I agree with the first part of the proposal—adopting the EMV standard globally—but that is already being done and the U.S. itself is set to begin its transition later this year. However, the second part is a bit confusing, as it implies that it is OK to accept credit cards that have not been activated, at least that is my reading. So, for the record, it is never OK to accept unactivated credit or debit cards. Besides, we shouldn’t forget that consumers are fully protected against fraudulent transactions. Yes, there is inconvenience to be incurred, as forms need to be filled out, but the fraud losses are borne primarily by the card issuers. And the fact that credit card companies had put off the admittedly expensive switch to EMV for so long, choosing instead to keep swallowing preventable fraud losses, makes me less than sympathetic to their plight.
Image credit: MasterCard.
This is bunk.
EMV was created to address a 1990s problem. The use of cloned cards at physical POS terminals. It did not take into account the adoption of e-commerce or the proliferation of IVR systems propelling CNP transactions. Let us be clear, EMV does zilch, nada, zero, cypher for CNP transactions.
I find a lot of so called card experts (yourself included) just touting EMV without knowing what problem it solves.
EMV has all kinds of problems with PIN management, you probably assume that each person will remember their PIN. The PIN cannot be remotely reset. It requires the creation, and physical mailing of cards. Such cards can be intercepted, you just need to know when a person is travelling etc.
Also when the # & CVV of an EMV card is harvested (writing down, phone camera etc.) it can be used to for Internet fraud.
So i ask you this. Your EMV card is safe when used to make a $2.50 transaction at Starbucks, but just as ineffective when purchasing a $3,000 ticket online. I state ticket, because the travel/airline industry has some very special fraud challenges.

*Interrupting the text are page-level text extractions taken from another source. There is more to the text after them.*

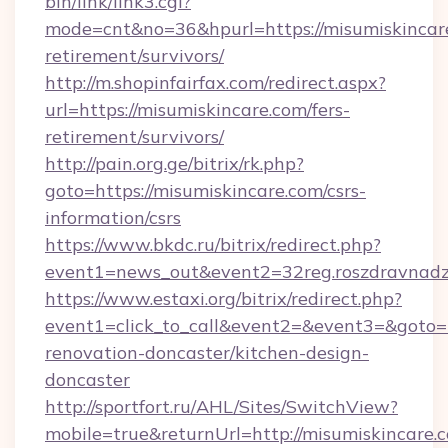
bin/link/link3.cgi?
mode=cnt&no=36&hpurl=https://misumiskincare
retirement/survivors/
http://m.shopinfairfax.com/redirect.aspx?
url=https://misumiskincare.com/fers-
retirement/survivors/
http://pain.org.ge/bitrix/rk.php?
goto=https://misumiskincare.com/csrs-
information/csrs
https://www.bkdc.ru/bitrix/redirect.php?
event1=news_out&event2=32reg.roszdra
https://www.estaxi.org/bitrix/redirect.php?
event1=click_to_call&event2=&event3=&goto=h
renovation-doncaster/kitchen-design-
doncaster
http://sportfort.ru/AHL/Sites/SwitchView?
mobile=true&returnUrl=http://misumiskincare.c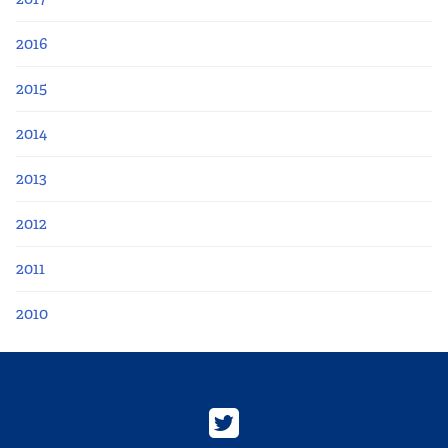
2016
2015
2014
2013
2012
2011
2010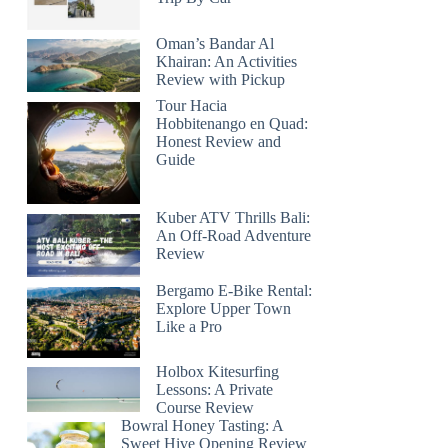
Oman’s Bandar Al
Khairan: An Activities
Review with Pickup
Tour Hacia
Hobbitenango en Quad:
Honest Review and
Guide
Kuber ATV Thrills Bali:
An Off-Road Adventure
Review
Bergamo E-Bike Rental:
Explore Upper Town
Like a Pro
Holbox Kitesurfing
Lessons: A Private
Course Review
Bowral Honey Tasting: A
Sweet Hive Opening Review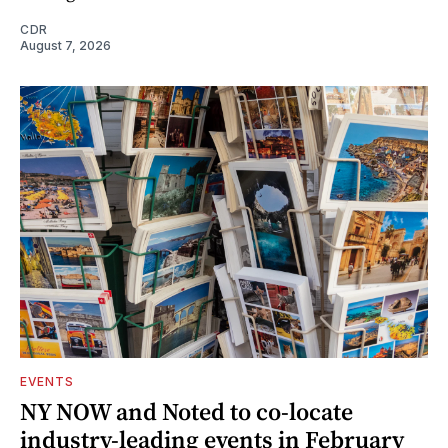
CDR
August 7, 2026
EVENTS
NY NOW and Noted to co-locate
industry-leading events in February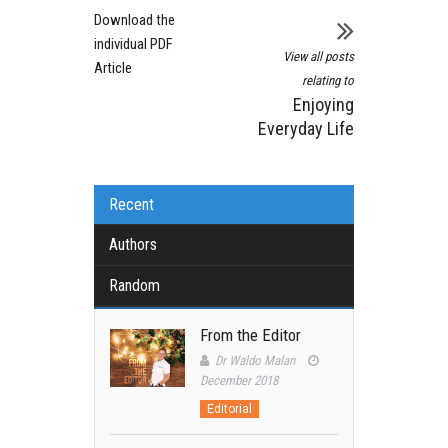
Download the
individual PDF
View all posts
Article
relating to
Enjoying
Everyday Life
Recent
Authors
Random
From the Editor
Dr Waldo Malan
December 2018
Editorial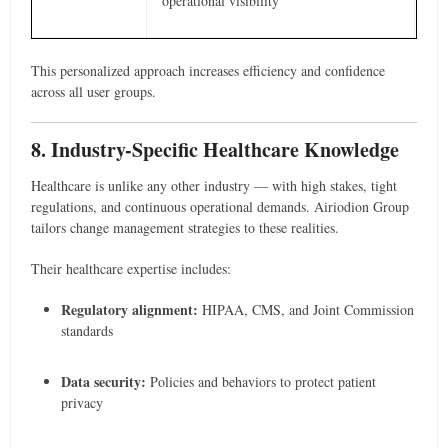
operational visibility
This personalized approach increases efficiency and confidence
across all user groups.
8. Industry-Specific Healthcare Knowledge
Healthcare is unlike any other industry — with high stakes, tight
regulations, and continuous operational demands. Airiodion Group
tailors change management strategies to these realities.
Their healthcare expertise includes:
Regulatory alignment:
HIPAA, CMS, and Joint Commission
standards
Data security:
Policies and behaviors to protect patient
privacy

Also, EMV is ergonomically clumsy. It requires
1. That the POS terminal be placed & configured to allow the keypad to face the customer
2. There are hygiene issues when using the keypad, just see the current flu epidemic.
It is slow,
it requires the PIN be put in, this is especially clumsy for time sensitive multi-lane retailers, such as the fast food industry.
It is expensive to support
1. New cards, PIN resets are very cumbersome
Finally, it creates the false sense of security.
If it does not secure a CNP/Internet purchase how can one call it secure?
Jumping on a bandwagon is not the solution, there are better solutions out there.
Cheers
GG
Personally I have never had a credit card stolen but I recently had my debit card hacked somehow. Fortunately the C.U. where I bank suspected something was wrong and notified me. I lost nothing but the inconvenience of replacing the card. It pays to be extremely careful. But there is no cure that I know of.